Konferencja Rubena Amorima: Ten sezon Premier League to już przeszłość
Ruben Amorim zwrócił się do dziennikarzy po porażce 0:1 z Chelsea na Stamford Bridge. Portugalczyk wystawił na to spotkanie mocną...

Ruben Amorim zwrócił się do dziennikarzy po porażce 0:1 z Chelsea na Stamford Bridge. Portugalczyk wystawił na to spotkanie mocną jedenastkę, w przeciwieństwie do naszego rywala w walce o trofeum Ligi Europy, Tottenhamu Hotspur, który postawił na rezerwowych w równolegle rozgrywanym meczu Premier League.
Nasz trener podczas pomeczowej konferencji, odpowiadał na pytania dotyczące rozczarowującej liczby punktów w ligowej tabeli oraz występów Rasmusa Hojlunda i Alejandro Garnacho.
Ruben, wiem, że powiedziałeś, że jesteś zadowolony z poziomu rywalizacji, ale to już wasza 18. porażka w Premier League. To drugi najgorszy wynik, zaraz po sezonie 1973/74, kiedy klub spadł z ligi. Jak możesz się z tym pogodzić? Czy masz inne zdanie w tej sprawie?
– Mamy tego pełną świadomość. Już o tym rozmawialiśmy. Nic się nie zmieni w tym sezonie. Najlepszym sposobem jest przygotowanie się do finału i próba zdobycia trofeum, a następnie pomyślimy o kolejnej kampanii. Wiemy, że w obecnym sezonie bardzo się męczyliśmy i mieliśmy wiele trudności. Nie możemy już nic z tym zrobić. To już przeszłość. Musimy skupić się na teraźniejszości.
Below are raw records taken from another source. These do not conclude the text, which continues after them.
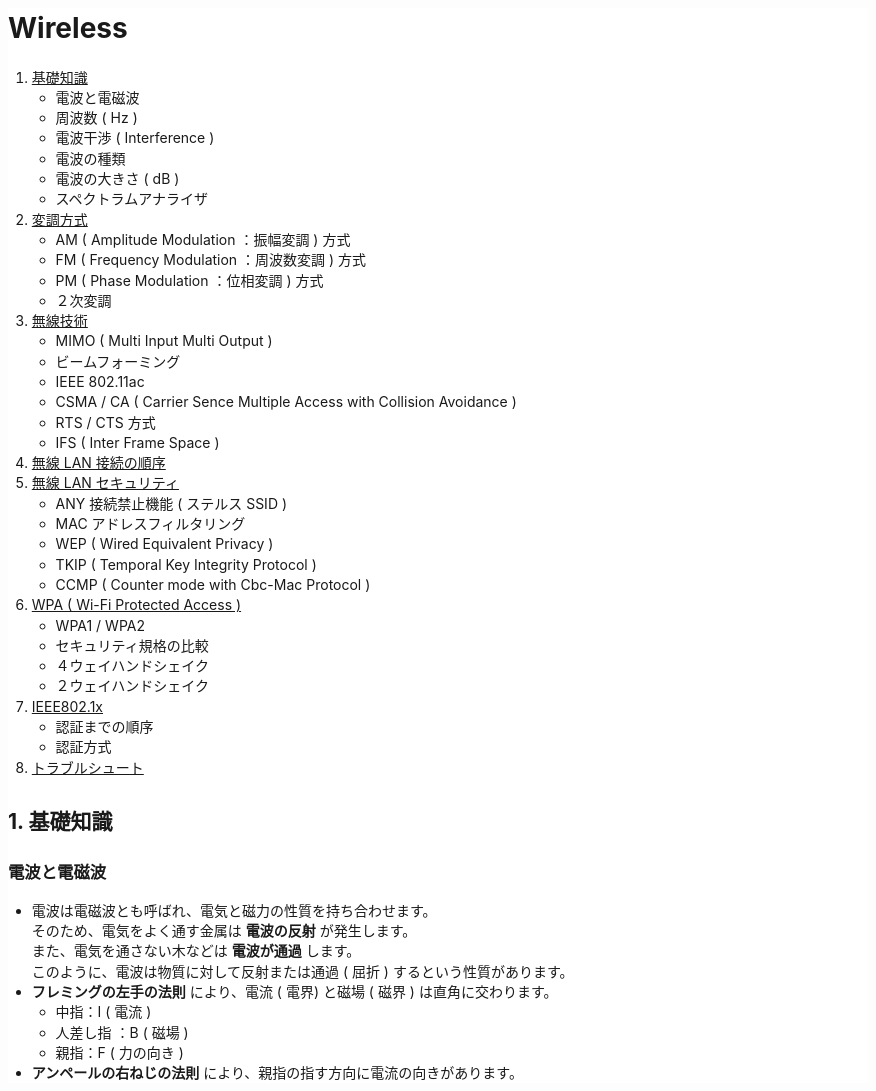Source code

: # Wireless
1. [基礎知識](#anchor1)
   - 電波と電磁波
   - 周波数 ( Hz )
   - 電波干渉 ( Interference )
   - 電波の種類
   - 電波の大きさ ( dB )
   - スペクトラムアナライザ
2. [変調方式](#anchor2)
   - AM ( Amplitude Modulation ：振幅変調 ) 方式
   - FM ( Frequency Modulation ：周波数変調 ) 方式
   - PM ( Phase Modulation ：位相変調 ) 方式
   - ２次変調
3. [無線技術](#anchor3)
   - MIMO ( Multi Input Multi Output )
   - ビームフォーミング
   - IEEE 802.11ac
   - CSMA / CA ( Carrier Sence Multiple Access with Collision Avoidance )
   - RTS / CTS 方式
   - IFS ( Inter Frame Space )
4. [無線 LAN 接続の順序](#anchor4)
5. [無線 LAN セキュリティ](#anchor5)
   - ANY 接続禁止機能 ( ステルス SSID )
   - MAC アドレスフィルタリング
   - WEP ( Wired Equivalent Privacy )
   - TKIP ( Temporal Key Integrity Protocol )
   - CCMP ( Counter mode with Cbc-Mac Protocol )
6. [WPA ( Wi-Fi Protected Access )](#anchor6)
   - WPA1 / WPA2
   - セキュリティ規格の比較
   - ４ウェイハンドシェイク
   - ２ウェイハンドシェイク
7. [IEEE802.1x](#anchor7)
   - 認証までの順序
   - 認証方式
8. [トラブルシュート](#anchor8)

<a id="anchor1"></a>

## 1. 基礎知識

### 電波と電磁波
 - 電波は電磁波とも呼ばれ、電気と磁力の性質を持ち合わせます。<br>そのため、電気をよく通す金属は **電波の反射** が発生します。<br>また、電気を通さない木などは **電波が通過** します。<br>このように、電波は物質に対して反射または通過 ( 屈折 ) するという性質があります。
 - **フレミングの左手の法則** により、電流 ( 電界) と磁場 ( 磁界 ) は直角に交わります。
    - 中指：I ( 電流 )
    - 人差し指 ：B ( 磁場 )
    - 親指：F ( 力の向き )
 - **アンペールの右ねじの法則** により、親指の指す方向に電流の向きがあります。
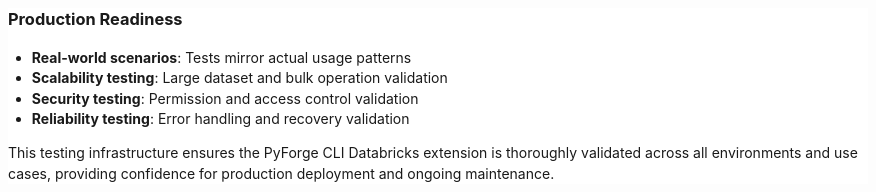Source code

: ### Production Readiness
- **Real-world scenarios**: Tests mirror actual usage patterns
- **Scalability testing**: Large dataset and bulk operation validation
- **Security testing**: Permission and access control validation
- **Reliability testing**: Error handling and recovery validation

This testing infrastructure ensures the PyForge CLI Databricks extension is thoroughly validated across all environments and use cases, providing confidence for production deployment and ongoing maintenance.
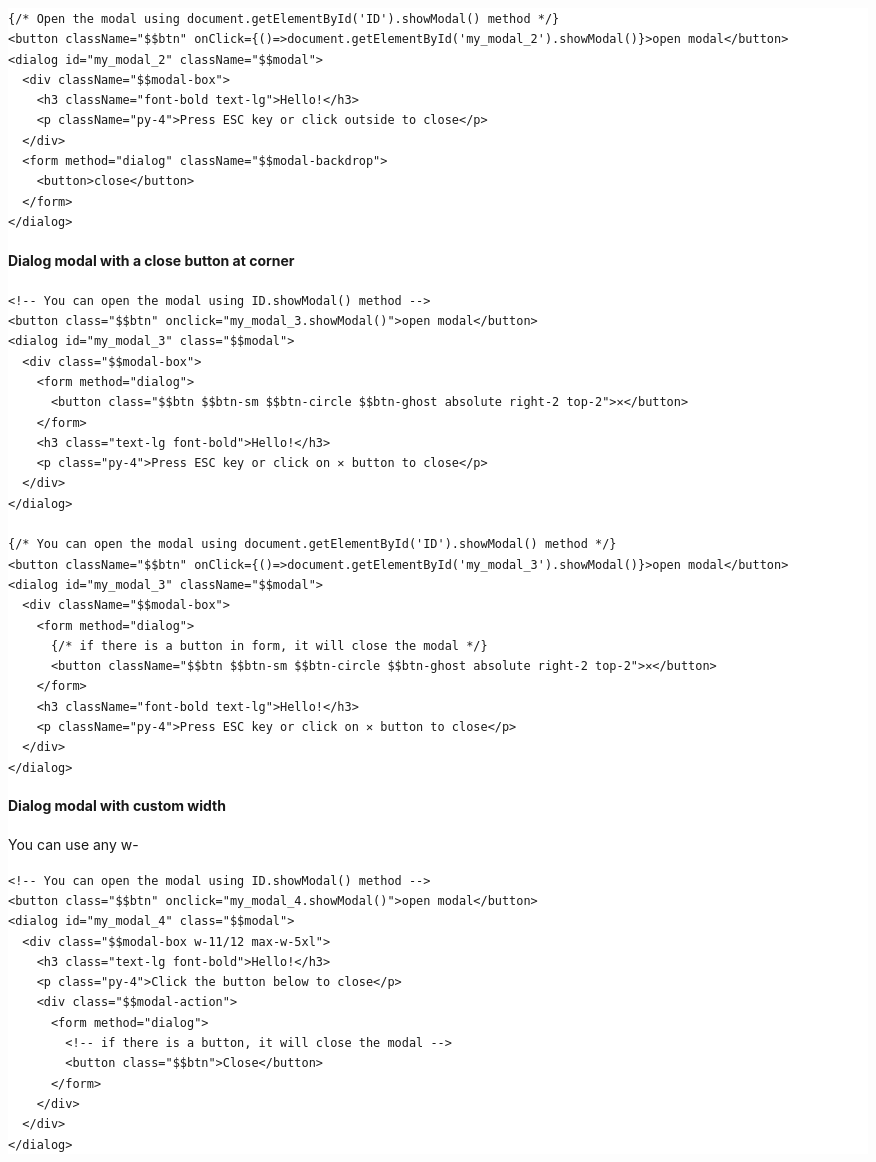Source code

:     {/* Open the modal using document.getElementById('ID').showModal() method */}
    <button className="$$btn" onClick={()=>document.getElementById('my_modal_2').showModal()}>open modal</button>
    <dialog id="my_modal_2" className="$$modal">
      <div className="$$modal-box">
        <h3 className="font-bold text-lg">Hello!</h3>
        <p className="py-4">Press ESC key or click outside to close</p>
      </div>
      <form method="dialog" className="$$modal-backdrop">
        <button>close</button>
      </form>
    </dialog>

[](#dialog-modal-with-a-close-button-at-corner)

#### Dialog modal with a close button at corner

    <!-- You can open the modal using ID.showModal() method -->
    <button class="$$btn" onclick="my_modal_3.showModal()">open modal</button>
    <dialog id="my_modal_3" class="$$modal">
      <div class="$$modal-box">
        <form method="dialog">
          <button class="$$btn $$btn-sm $$btn-circle $$btn-ghost absolute right-2 top-2">✕</button>
        </form>
        <h3 class="text-lg font-bold">Hello!</h3>
        <p class="py-4">Press ESC key or click on ✕ button to close</p>
      </div>
    </dialog>

    {/* You can open the modal using document.getElementById('ID').showModal() method */}
    <button className="$$btn" onClick={()=>document.getElementById('my_modal_3').showModal()}>open modal</button>
    <dialog id="my_modal_3" className="$$modal">
      <div className="$$modal-box">
        <form method="dialog">
          {/* if there is a button in form, it will close the modal */}
          <button className="$$btn $$btn-sm $$btn-circle $$btn-ghost absolute right-2 top-2">✕</button>
        </form>
        <h3 className="font-bold text-lg">Hello!</h3>
        <p className="py-4">Press ESC key or click on ✕ button to close</p>
      </div>
    </dialog>

[](#dialog-modal-with-custom-width)

#### Dialog modal with custom width

You can use any w-

    <!-- You can open the modal using ID.showModal() method -->
    <button class="$$btn" onclick="my_modal_4.showModal()">open modal</button>
    <dialog id="my_modal_4" class="$$modal">
      <div class="$$modal-box w-11/12 max-w-5xl">
        <h3 class="text-lg font-bold">Hello!</h3>
        <p class="py-4">Click the button below to close</p>
        <div class="$$modal-action">
          <form method="dialog">
            <!-- if there is a button, it will close the modal -->
            <button class="$$btn">Close</button>
          </form>
        </div>
      </div>
    </dialog>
Po straconym golu, Bruno Fernandes i Harry Maguire wyglądali na niezadowolonych z postawy w obronie Alejandro Garnacho…
– Casemiro, Mason Mount i Luke Shaw właśnie zeszli z boiska, ponieważ chciałem ich chronić przed finałem. Musimy dokonywać wyborów. Bruno i Harry walczą, gdy tracimy bramkę. To dobre oznaki.
Co sądzisz o występie Rasmusa Hojlunda? Czy stawia Cię w trudnej sytuacji przed finałem?
– Jestem szczęśliwy. Cała drużyna musi się poprawić, ale sposób, w jaki biega, jak walczy o każdą piłkę sprawia, że jestem z niego zadowolony. Przegrywa wiele pojedynków, kilka wygrywa, ale musi poprawić połączenie z resztą kolegów, nadal ciężko pracować, a lepsze dni nadejdą.
Czy jesteś zadowolony ze sposobu, w jaki zarządzałeś drużyną? Wystawiłeś naprawdę silny skład…
– Tak. Przede wszystkim z powodu odczuć. Nie podobało mi się uczucie po ostatnim meczu.
Czy mogę zapytać, dlaczego zdjąłeś Bruno w końcówce? Rzadko się zdarza, aby nie rozegrał całego spotkania. Czy to z myślą o finale?
– Tak, to wszystko. Po prostu chciałem wprowadzić innego zawodnika i oczywiście myślałem o finale.
Ostatnim razem, gdy rozmawialiśmy, powiedziałeś, że jeszcze nie zdecydowałeś, jak będzie wyglądał Twój skład na finał. Czy to się zmieniło, biorąc pod uwagę niektóre informacje z tego meczu?
– Oczywiście, zbieramy informacje. Ale musimy pamiętać, że w finale zmierzymy się z innym przeciwnikiem i innym kontekstem. Inaczej się czujesz, gdy zaczynasz mecz lub gdy wchodzisz z ławki. Jeszcze nie mam jasności, co do jedenastki na finał.